The ‘Majlis’ is a predominant spatial typology in Gulf residences; built typically as an annexe to the house, it is a space of social gathering and interaction typically used to receive guests and is designed to be detached from the private quarters of the family in Emirati homes.
With the advent of concrete 3D printing technologies, new modular strategies can be envisioned in-line with the challenges and potentials of these technologies to allow for faster, more spatially fluid inhabitations at an ecological and affordable rate. MEAN* reimagines the spatial qualities of this typology with three options for the space depending on the requirements and lifestyle of its inhabitants.

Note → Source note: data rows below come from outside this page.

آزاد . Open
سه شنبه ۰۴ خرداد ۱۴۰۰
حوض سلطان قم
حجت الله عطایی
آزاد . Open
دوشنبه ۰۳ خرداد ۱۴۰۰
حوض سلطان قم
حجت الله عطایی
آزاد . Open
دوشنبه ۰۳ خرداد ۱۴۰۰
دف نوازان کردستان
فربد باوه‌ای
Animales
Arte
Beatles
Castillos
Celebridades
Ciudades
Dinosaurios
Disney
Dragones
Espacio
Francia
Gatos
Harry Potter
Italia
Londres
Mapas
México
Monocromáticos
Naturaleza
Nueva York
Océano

For this option, the team designed a method of construction that relies on hoist-in-place precast methods for constructing concrete parts. The parts are 3D printed concrete flat on the ground on-site and lifted to place to be assembled to make up the cylindrical volume of the space. The concrete ‘ rings’ have spaces in between to allow natural light to come in from three sides. The space inside is composed of these structural members, which allow for a vast and column-free interior.
This option takes on the advantages of fluidity that concrete 3D printing methods bring forth. The spatial enclosure is organic and unique, with practical interior gestures such as the recessed seating area and the roof skylight. The space is 3D printed in two parts; one part for the enclosing walls which serve as a shell structure containing all the programmatic functions needed by the majlis annexe, and the other part to construct the roof, which is a radical use of 3D printing technology.

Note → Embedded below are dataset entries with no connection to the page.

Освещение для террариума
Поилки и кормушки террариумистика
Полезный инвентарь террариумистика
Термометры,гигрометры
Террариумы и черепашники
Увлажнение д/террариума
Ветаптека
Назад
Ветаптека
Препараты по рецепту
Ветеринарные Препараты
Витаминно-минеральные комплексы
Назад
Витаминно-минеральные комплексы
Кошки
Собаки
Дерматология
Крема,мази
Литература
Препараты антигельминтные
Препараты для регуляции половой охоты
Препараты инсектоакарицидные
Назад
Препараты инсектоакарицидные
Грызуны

The third option explores the idea of walls folding into each other to compose the space. Each wall is 3D printed in concrete on-site in a trapezoidal shape to allow more floor area while achieving a dynamic exterior form. The main wall is printed in a typical smooth finish, while the second wall is printed with undulations to create a textured design feature that celebrates the construction technology. The walls meet at gaps that are glazed to allow natural light into the space and to provide space for the doors.
Each annexe is fitted with a foyer, a washroom, a small kitchenette, and living areas. With each option, the possibility of having the annexe attached or detached from the house has also been examined. Careful consideration was given to the architectural language of each option to fit into the social lifestyle of contemporary Emiratis as well as the local architecture of the United Arab Emirates (UAE).